Those of us that walk the tightrope of fear, know only too well how provocative that taut wire can be. A gust of wind and we quiver like a plucked guitar string across a fret. In the current climate of the coronavirus, moments of joy are ever more vital.
Keeping fear at bay is the new challenge for everyone, in the whirlwind of media agitation.
When I was frightened as a child, I’d climb up the slightly opened drawers of my brother’s cupboard into the upper reaches of the top space, which housed the forgotten. That is what my mother called them, as she reacquainted herself with various items in a random spring clean.
I’d pull each drawer out a little less, shimming up, my simian toes clinging to the wooden edge. Several trips up and down, I’d go, hauling my supplies, when the coast was clear, my brother away on teenage business and my parents busy turning the soil in their garden.
I padded the base of the shelf with a patchwork quilt. A tower of neglected rugs was piled tightly in the opening of one of the sides of the sliding cupboard. The perfect camouflage, it squashed back as I squirrelled inside, returning to form, to conceal the entrance to my safe space.
I would retreat up into space, crack open the sliding door a fraction for air, lie against a small pillow, eat stolen biscuits and read until there was no daylight left or on a dull day, the batteries in my torch weakened to an ever-fading circle of light.
At times I was party to the dirty sniggers between my brother and his friends about the ‘chicks’ that floated across their minds when they were alone in the dark. On one occasion, I swear I was half baked, with the smoke trail of dope wafting up into the cupboard. I imagined what it was to feel like an emaciated tiger wedged high in a tree. I crept down slowly when the coast was clear, my head spinning, and my stomach racing towards the fridge.
My hidden place was discovered abruptly when I fell. Writhing in agony on the polished floor, I looked up into the bewildered faces of my mother and brother and our yapping dachshund. My father just shook his head, scooped me up and drove me to the local doctor. He was well experienced in my repertoire of shenanigans. A slight concussion and twisted ankle my punishment. My mother, a nurse, said it was a wasted trip, as I wasn’t sufficiently bleeding.
Since then, I have been drawn to alcoves, corners and created spaces that feel safe, with something secure against my back. I’ve tended to stay clear of treehouses, and elevated platforms. I did once abseil, and once was enough.
In the current climate of fear with the spread of the coronavirus, creating safe spaces seems to include sourcing mountains of toilet tissue, anti-bacterial gel, bags of rice and a variety of canned goods.
Fear can drive humans to behave like wild caged animals, with little regard for whom they harm in the process of escaping to find a safer space.

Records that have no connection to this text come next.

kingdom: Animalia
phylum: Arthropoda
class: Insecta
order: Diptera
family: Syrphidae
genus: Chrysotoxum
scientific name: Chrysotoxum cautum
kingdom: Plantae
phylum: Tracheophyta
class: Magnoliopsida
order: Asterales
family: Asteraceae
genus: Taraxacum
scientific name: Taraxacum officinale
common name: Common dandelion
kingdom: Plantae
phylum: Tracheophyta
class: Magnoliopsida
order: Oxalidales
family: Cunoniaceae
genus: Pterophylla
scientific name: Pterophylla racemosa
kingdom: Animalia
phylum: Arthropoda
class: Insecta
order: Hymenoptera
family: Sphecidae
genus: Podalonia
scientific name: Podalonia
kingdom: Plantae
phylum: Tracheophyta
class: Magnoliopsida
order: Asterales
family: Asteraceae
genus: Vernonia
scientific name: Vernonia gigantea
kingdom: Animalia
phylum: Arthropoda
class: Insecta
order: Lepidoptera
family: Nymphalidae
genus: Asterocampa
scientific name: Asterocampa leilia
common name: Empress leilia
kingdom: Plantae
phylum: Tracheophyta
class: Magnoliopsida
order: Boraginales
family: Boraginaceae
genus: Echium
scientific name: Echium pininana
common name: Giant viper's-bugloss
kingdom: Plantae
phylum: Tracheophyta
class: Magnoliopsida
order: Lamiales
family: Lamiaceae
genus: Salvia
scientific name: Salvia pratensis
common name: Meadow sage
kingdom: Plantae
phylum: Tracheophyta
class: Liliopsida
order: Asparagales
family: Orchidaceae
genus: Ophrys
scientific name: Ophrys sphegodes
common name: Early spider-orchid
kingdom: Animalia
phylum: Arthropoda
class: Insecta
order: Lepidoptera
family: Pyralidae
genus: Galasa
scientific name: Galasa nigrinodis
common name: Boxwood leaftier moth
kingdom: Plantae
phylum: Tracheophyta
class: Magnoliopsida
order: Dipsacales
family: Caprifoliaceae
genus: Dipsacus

Social media has captured fights in the toilet paper aisles of supermarkets, with no care for the frail elderly woman who wanted a single pack for herself.
The irony of the transmitting of this virus between caged wild animals in wet markets, to our self-inflicted isolation pods to contain the spread, is almost comical if it wasn’t lethal and just plain stupid and completely avoidable with some common sense.
In the midst of this state of hypervigilance, I refuse to let fear, steal my joy. I’m just going to sing happy birthday twice every time I wash my hands with soap, which will be I assure you, often.